The Rosetta spacecraft is preparing to release the lander Philae onto the comet 67P/Churyumov-Gerasimenko. So far we’ve gotten some great images of the comet, and if successful Philae will be the first soft landing on a comet. Given the number of successful missions we have nowadays, it can be hard to wrap your head around just how challenging this kind of thing is.

This video might give you a better idea. It traces the orbital motion of Rosetta leading up to the landing of Philae. After achieving orbit around 67P, Rosetta is then maneuvered to within 10 km of the comet. This is necessary to scan the surface with enough precision to determine a landing site. It then goes into a higher orbit again, before dive-bombing the comet so Philae can reach the landing site accurately. The low mass and irregular shape of 67P means you can’t simply rely upon gravitational freefall. Once the landing is made, Rosetta will then go back to a higher orbit before reversing orbital direction so it is in a good position to relay data from Philae to Earth.

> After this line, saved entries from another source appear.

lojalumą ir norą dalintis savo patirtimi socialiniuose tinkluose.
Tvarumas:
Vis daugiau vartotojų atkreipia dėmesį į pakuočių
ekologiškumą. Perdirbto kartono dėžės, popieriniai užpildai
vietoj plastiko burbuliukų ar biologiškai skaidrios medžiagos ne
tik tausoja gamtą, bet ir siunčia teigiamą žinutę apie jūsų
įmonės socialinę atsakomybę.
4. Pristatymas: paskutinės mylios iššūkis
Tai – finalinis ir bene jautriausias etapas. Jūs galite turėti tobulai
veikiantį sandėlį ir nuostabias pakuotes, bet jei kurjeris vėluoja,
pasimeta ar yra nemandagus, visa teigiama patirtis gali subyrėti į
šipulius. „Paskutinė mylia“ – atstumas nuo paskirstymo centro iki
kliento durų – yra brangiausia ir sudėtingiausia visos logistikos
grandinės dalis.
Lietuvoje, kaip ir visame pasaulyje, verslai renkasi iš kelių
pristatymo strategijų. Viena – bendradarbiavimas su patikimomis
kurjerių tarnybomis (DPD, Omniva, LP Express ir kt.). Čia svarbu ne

This orbit is a dance of gravity and thrusters. It has been calculated based upon the best data we have, and it has to be right. One small error and the spacecraft could slam into the comet, or skip past without ever achieving its final mission.  Of course all of this is after the 10-year mission just to get to the comet and match trajectory. As anyone who’s played Kerbal Space can tell you, this is an extraordinarily complex set of orbital dynamics.

If you ever happen to meet someone who does this kind of orbital logistics, shake their hand and say thanks. Without their work our spacecraft wouldn’t arrive at their destination, and we wouldn’t have the opportunity to do some awesome science.